▶ **RECORDS FOR THE TASK**
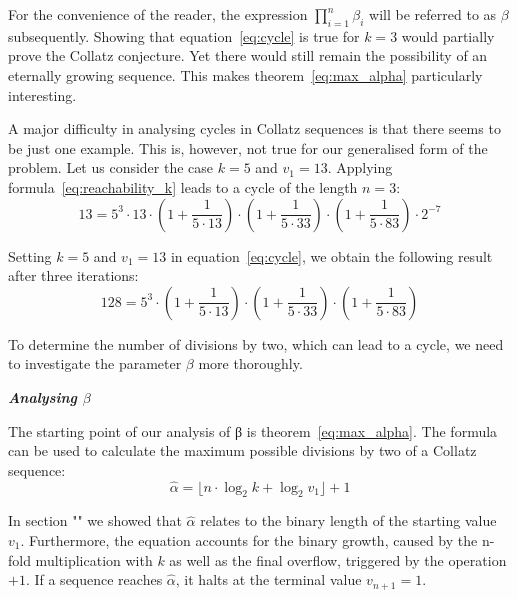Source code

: \documentclass{SciPress_2015}
\renewcommand{\subsection}[1]{\textit{\textbf{#1}}}
\begin{document}
\par\medskip
For the convenience of the reader, the expression $\prod_{i=1}^{n}\beta_i$ will be referred to as $\beta$ subsequently. Showing that equation~\ref{eq:cycle} is true for $k=3$ would partially prove the Collatz conjecture. Yet there would still remain the possibility of an eternally growing sequence. This makes theorem~\ref{eq:max_alpha} particularly interesting.

\par\medskip
A major difficulty in analysing cycles in Collatz sequences is that there seems to be just one example. This is, however, not true for our generalised form of the problem. Let us consider the case $k=5$ and $v_1=13$. Applying formula~\ref{eq:reachability_k} leads to a cycle of the length $n=3$:
\[
13=5^3\cdot13\cdot\left(1+\frac{1}{5\cdot13}\right)\cdot\left(1+\frac{1}{5\cdot33}\right)\cdot\left(1+\frac{1}{5\cdot83}\right)\cdot2^{-7}
\]

Setting $k=5$ and $v_1=13$ in equation~\ref{eq:cycle}, we obtain the following result after three iterations:
\[
128=5^3\cdot\left(1+\frac{1}{5\cdot13}\right)\cdot\left(1+\frac{1}{5\cdot33}\right)\cdot\left(1+\frac{1}{5\cdot83}\right)
\]

To determine the number of divisions by two, which can lead to a cycle, we need to investigate the parameter $\beta$ more thoroughly.

\vspace{1em}\noindent
\subsection{Analysing \boldmath$\beta$}
\par\noindent
The starting point of our analysis of β is theorem~\ref{eq:max_alpha}. The formula can be used to calculate the maximum possible divisions by two of a Collatz sequence:
\[
\hat\alpha=\lfloor n\cdot\log_2k+\log_2v_1\rfloor+1
\]

In section "" we showed that $\hat\alpha$ relates to the binary length of the starting value $v_1$. Furthermore, the equation accounts for the binary growth, caused by the n-fold multiplication with $k$ as well as the final overflow, triggered by the operation $+1$. If a sequence reaches $\hat\alpha$, it halts at the terminal value $v_{n+1}=1$.
\end{document}
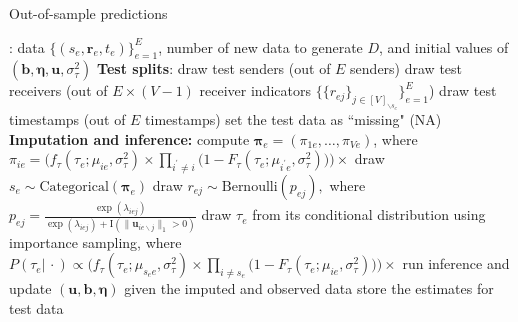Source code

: \documentclass[ba]{imsart}
\def\spacingset#1{\renewcommand{\baselinestretch}%
	{#1}\small\normalsize} \spacingset{1}
\numberwithin{equation}{section}
\theoremstyle{plain}
\begin{document}
	\begin{algorithm}[!t]
		\spacingset{1}
		\caption{Out-of-sample predictions}
		\label{alg:PPE}
		\begin{algorithmic}
			: data $ \{ (s_e, \boldsymbol{r}_e, t_e)\}_{e=1}^E$, 
			number of new data to generate $D$, and initial values of $(\boldsymbol{b}, \boldsymbol{\eta}, \boldsymbol{u}, \sigma^2_\tau)$
			\vskip 0.1in
			\textbf{Test splits}:	
			\STATE draw test senders (out of $E$ senders) 
			\STATE draw test receivers (out of $E\times (V-1)$ receiver indicators $\{\{{r}_{ej}\}_{j\in [V]_{\backslash s_e}}\}_{e=1}^E$)
			\STATE draw test timestamps  (out of $E$ timestamps) 
			\STATE set the test data as ``missing" (NA)
			\vskip 0.1in
			\textbf{Imputation and inference:}	
			\STATE compute $\boldsymbol{\pi}_e = (\pi_{1e},\ldots,\pi_{Ve})$, where \\$\pi_{ie}=\Big(f_{\tau}(\tau_{ e}; \mu_{i e}, \sigma_\tau^2)\times \prod_{i^\prime\neq i}\big(1-F_{\tau}(\tau_{ e}; \mu_{i^\prime  e}, \sigma_\tau^2) \big)\Big) \times$
			\STATE draw $s_e \sim \mbox{Categorical}(\boldsymbol{\pi}_e)$ 
			\ENDIF
			\STATE draw $r_{ej} \sim \mbox{Bernoulli}(p_{ej}),$
			where $p_{ej}=\frac{\exp(\lambda_{iej})}{\exp(\lambda_{iej})+\text{I}(\lVert\boldsymbol{u}_{ie\backslash j}\rVert_1 > 0 )}$ %
			\ENDIF
			\ENDFOR
			\STATE draw ${\tau}_e$ from its conditional distribution using importance sampling, %
	      where $P({\tau}_e|\, \cdot)\propto \Big(f_{\tau}(\tau_{e}; \mu_{s_{e} e}, \sigma_\tau^2)\times \prod_{i\neq s_{e}}\big(1-F_{\tau}(\tau_{e}; \mu_{ie}, \sigma_\tau^2)\big)\Big) \times $%
			\ENDIF
			\STATE run inference and update $(\boldsymbol{u},\boldsymbol{b}, \boldsymbol{\eta})$ given the imputed and observed data
			\ENDFOR
			\STATE store the estimates for test data
			\ENDFOR
		\end{algorithmic}
	\end{algorithm}
	
\end{document}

▶ **JOB ITEM**
Could you copy every line in the records that holds "subsection"?

▶ **ANSWER BOX**
\renewcommand{\subsection}[1]{\textit{\textbf{#1}}}
\subsection{Analysing \boldmath$\beta$}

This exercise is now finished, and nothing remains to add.